▶ _RECORD SET_
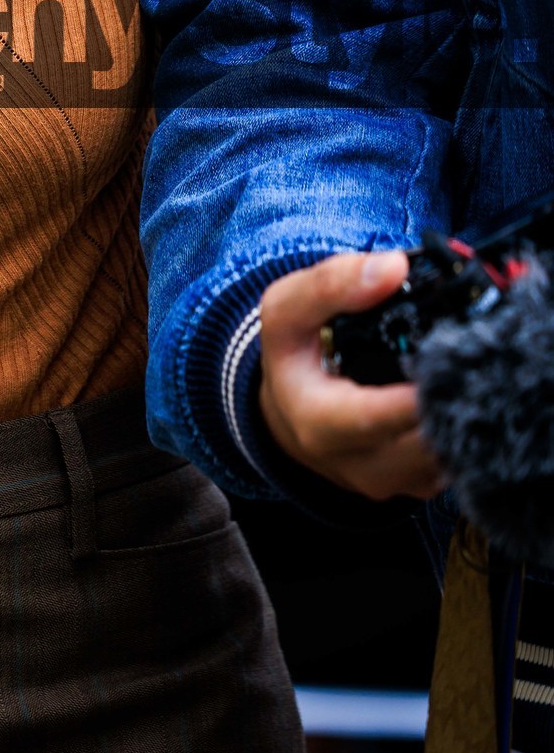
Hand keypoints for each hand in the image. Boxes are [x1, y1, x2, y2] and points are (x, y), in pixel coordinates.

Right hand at [257, 250, 447, 501]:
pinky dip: (461, 418)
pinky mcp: (425, 486)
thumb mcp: (286, 311)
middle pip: (428, 437)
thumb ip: (329, 285)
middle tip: (467, 346)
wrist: (292, 417)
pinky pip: (458, 456)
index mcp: (319, 426)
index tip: (444, 360)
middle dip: (451, 390)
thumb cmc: (293, 358)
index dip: (414, 394)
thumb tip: (395, 267)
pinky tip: (453, 386)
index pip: (376, 419)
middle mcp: (362, 466)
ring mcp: (399, 482)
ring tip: (459, 361)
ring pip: (452, 450)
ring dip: (462, 405)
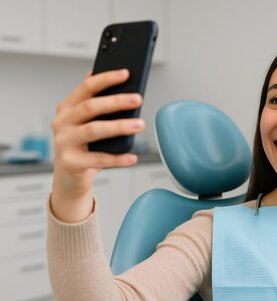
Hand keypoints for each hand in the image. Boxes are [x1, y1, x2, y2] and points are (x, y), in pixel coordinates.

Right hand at [50, 69, 145, 221]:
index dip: (106, 79)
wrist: (70, 178)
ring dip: (119, 126)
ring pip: (94, 130)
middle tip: (138, 98)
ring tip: (140, 125)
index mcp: (67, 108)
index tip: (126, 73)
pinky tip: (133, 157)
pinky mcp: (70, 163)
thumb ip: (99, 106)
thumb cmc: (85, 146)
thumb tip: (122, 85)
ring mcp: (63, 142)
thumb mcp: (89, 123)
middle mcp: (62, 122)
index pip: (86, 88)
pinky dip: (118, 158)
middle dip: (116, 101)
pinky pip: (98, 159)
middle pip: (90, 107)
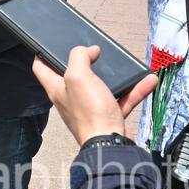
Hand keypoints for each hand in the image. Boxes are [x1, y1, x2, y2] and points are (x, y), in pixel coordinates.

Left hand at [32, 45, 156, 145]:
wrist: (110, 143)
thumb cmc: (89, 114)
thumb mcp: (78, 77)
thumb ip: (79, 57)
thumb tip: (88, 50)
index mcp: (57, 89)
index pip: (41, 69)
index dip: (42, 54)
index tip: (49, 45)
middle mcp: (71, 99)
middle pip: (74, 76)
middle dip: (84, 62)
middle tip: (93, 52)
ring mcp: (90, 108)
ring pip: (103, 85)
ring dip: (117, 76)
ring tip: (125, 65)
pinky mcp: (108, 116)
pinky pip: (122, 98)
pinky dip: (135, 89)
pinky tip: (147, 81)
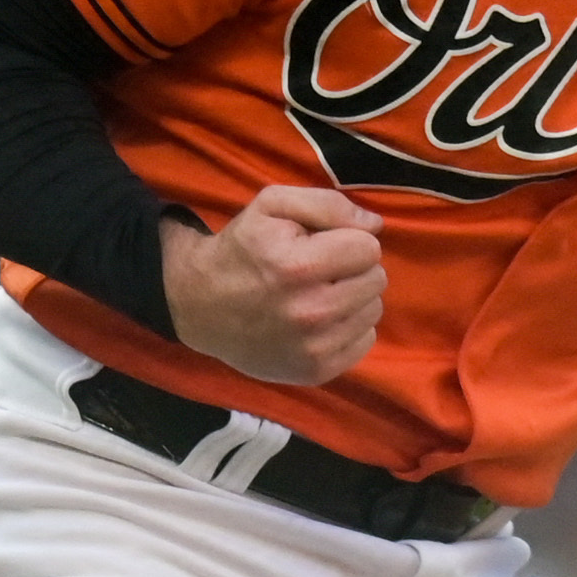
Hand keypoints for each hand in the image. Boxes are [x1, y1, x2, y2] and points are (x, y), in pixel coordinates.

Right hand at [159, 185, 383, 386]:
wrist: (201, 307)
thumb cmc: (242, 250)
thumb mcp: (272, 206)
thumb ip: (327, 204)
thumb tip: (375, 224)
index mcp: (298, 267)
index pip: (368, 248)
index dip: (348, 240)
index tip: (323, 245)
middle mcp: (310, 312)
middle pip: (376, 279)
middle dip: (353, 268)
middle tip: (320, 270)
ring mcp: (314, 348)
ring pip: (373, 310)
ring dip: (353, 298)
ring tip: (319, 293)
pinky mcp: (316, 372)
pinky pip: (364, 342)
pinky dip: (348, 328)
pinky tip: (320, 321)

▶ _WHAT TO DO_
What is wanted is an exact copy of the lines above from the one containing "thumb mcp: (286, 311)" through the one containing "ring tip: (140, 125)", with no pictures in it.

▶ _RESPONSE AREA_
thumb mcp: (286, 311)
middle pip: (428, 437)
thumb ip: (329, 285)
middle tip: (467, 346)
wrist: (292, 417)
pinky pip: (458, 456)
index mcp: (319, 426)
index tip: (444, 360)
middle dip: (451, 390)
thumb cmc: (293, 358)
index dip: (414, 394)
thumb tip: (395, 267)
pinky tip: (453, 386)
index pip: (376, 419)
middle mcp: (362, 466)
ring mcp: (399, 482)
ring tip: (459, 361)
ring pip: (452, 450)
ring dip: (462, 405)
Hand keypoints for each hand in the image. Boxes are [x1, y1, x2, y2] and points are (x, y), in pixel coordinates.

Right hand at [50, 69, 145, 221]:
index dip: (106, 79)
wrist: (70, 178)
ring dip: (119, 126)
ring pip: (94, 130)
middle tip: (138, 98)
ring tip: (140, 125)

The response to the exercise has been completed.